From easily accessible compilations he drew what he needed for his work, not only content, but especially literary models. Of these, he also made verbatim transcriptions. But he never hid this. Clear proof of this is what he confessed in certain of his “Prefaces,” such as in that of the “Ecclesiastical History.”

–     “Moved by the need and instances of many zealous and authoritative persons I undertook to compile the present compendium of Ecclesiastical History. I have read all those that I could get, written in native and foreign languages, and have derived from each one those sentiments and expressions that are most Italian, simple [and easy] according to the capacity of a young man.”

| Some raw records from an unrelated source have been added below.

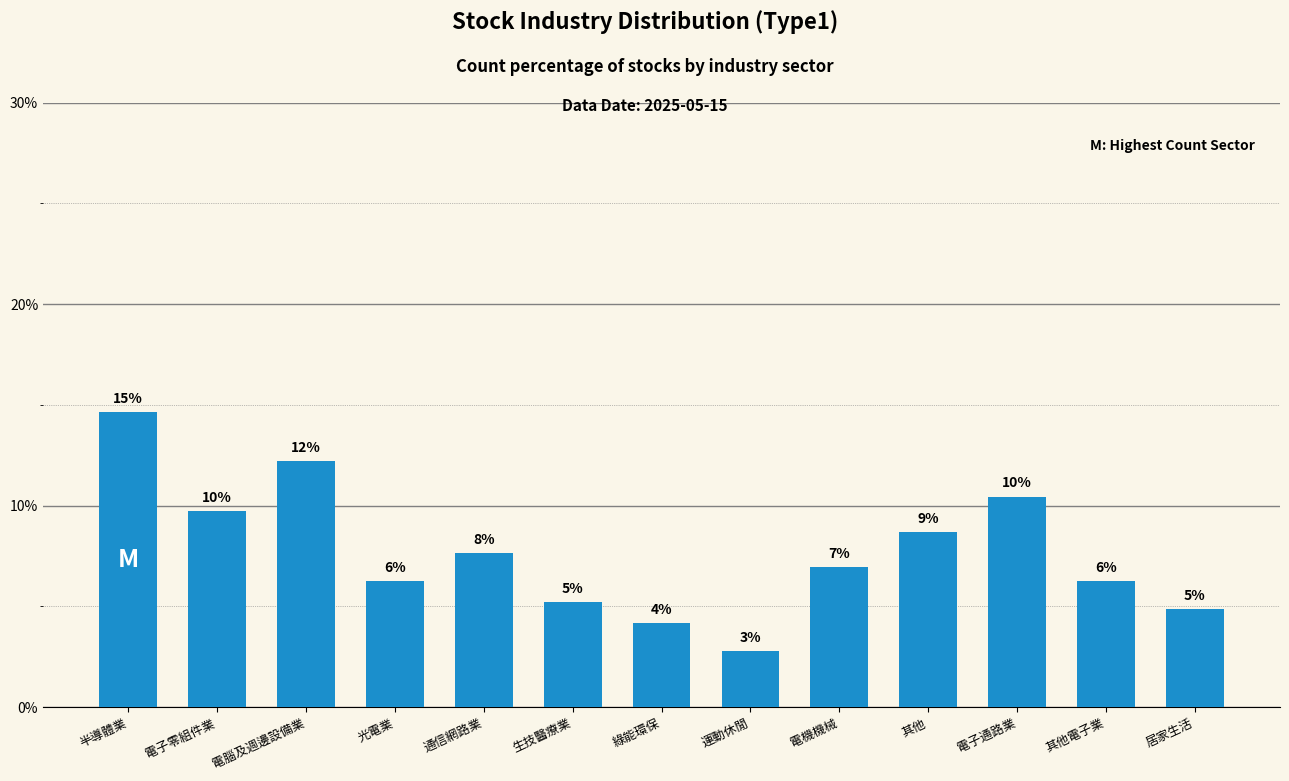

Reading left to right, list all the values displayed in this chart.

半導體業=14.6	電子零組件業=9.8	電腦及週邊設備業=12.2	光電業=6.3	通信網路業=7.7	生技醫療業=5.2	綠能環保=4.2	運動休閒=2.8	電機機械=7.0	其他=8.7	電子通路業=10.5	其他電子業=6.3	居家生活=4.9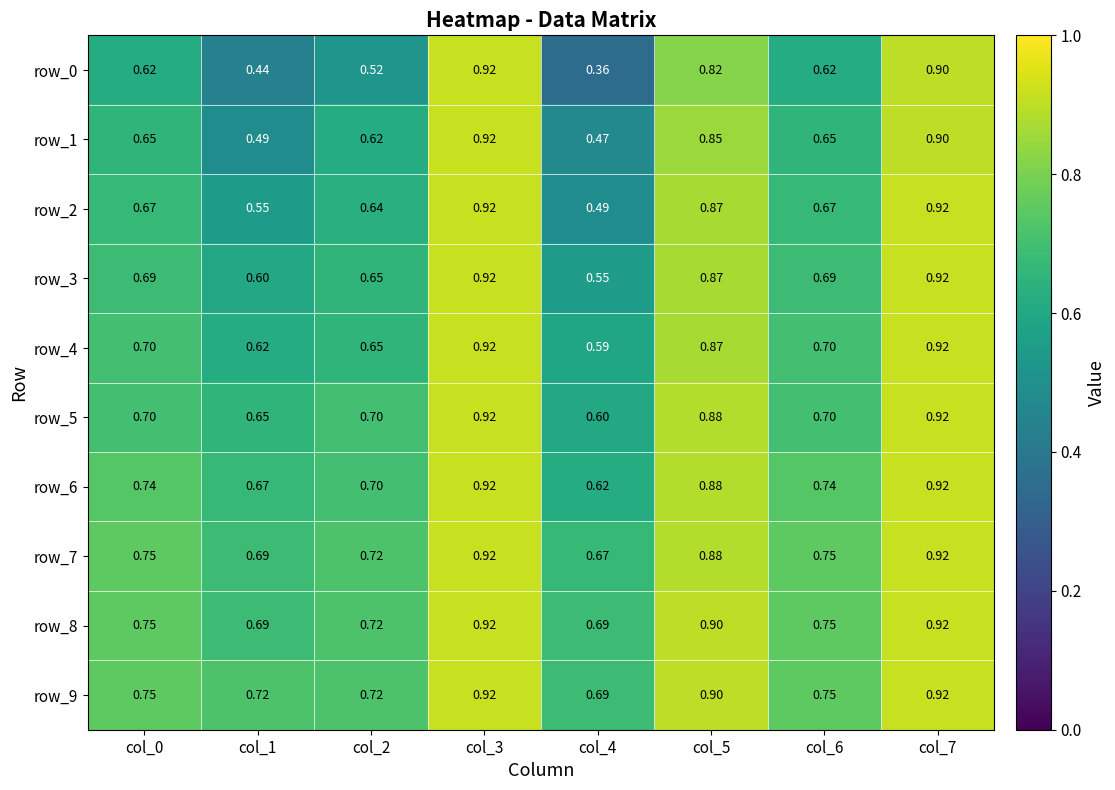

What is the difference between the row_8 values at col_0 and col_1?

0.1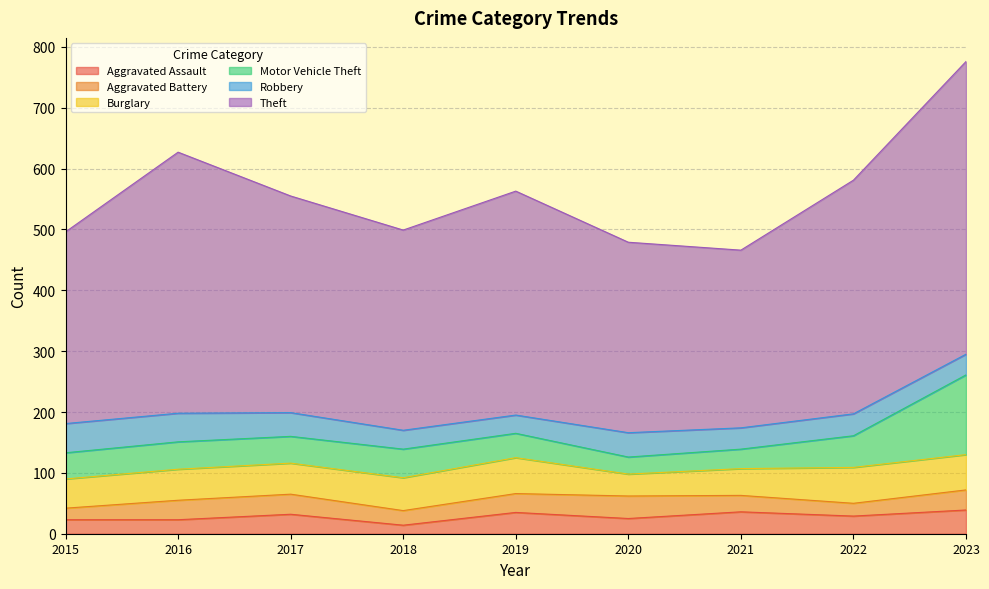

What is the spread (max minus min) of values at 2023?

448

In the “Preface” to his “Sacred History” (1847), he writes:

–     “I also had under my eye many narrow [compendia] of the Sacred History and extracted from each what seemed to me convenient, transcribing in distended form more things that I found clearly and worthily set forth.”

In service to the dissemination of the good press, he also put his hand directly to the typographic stage. From the beginning, he had dreamed of his own printing house for these publications. He succeeded in starting it in 1861 under the title “Typography of St. Francis de Sales,” equipping it, little by little, with increasingly efficient machinery. By the second half of the 1870s, Don Bosco’s printing business had progressed so far that it aroused fears of competition in the Turin printers, even though its purpose was educational and not commercial.

In 1877 he also started a chemical-photographic laboratory for making photographs and for his own prints. And finally, to independently complete the entire production cycle, he had the bold idea of buying a paper mill in Mathi Torinese. In 1882 he ordered the new “paper machine” in Switzerland from the Escher-Wyss firm in Zurich, which gave the Italian machinery a quantum leap as regards quality.

On the occasion of the 1884 National Exposition he wanted to make known to the general public the reality of his book industry and the modernity of his printing equipment, obtaining from the organizing committee a special pavilion or “gallery” with sufficient space to exhibit the entire process, from the manufacture of paper to the printing of a book and its binding.

Throughout his life Don Bosco carried out an immense work of popularizing the good press and did it with much honesty and seriousness with only the good of souls in mind.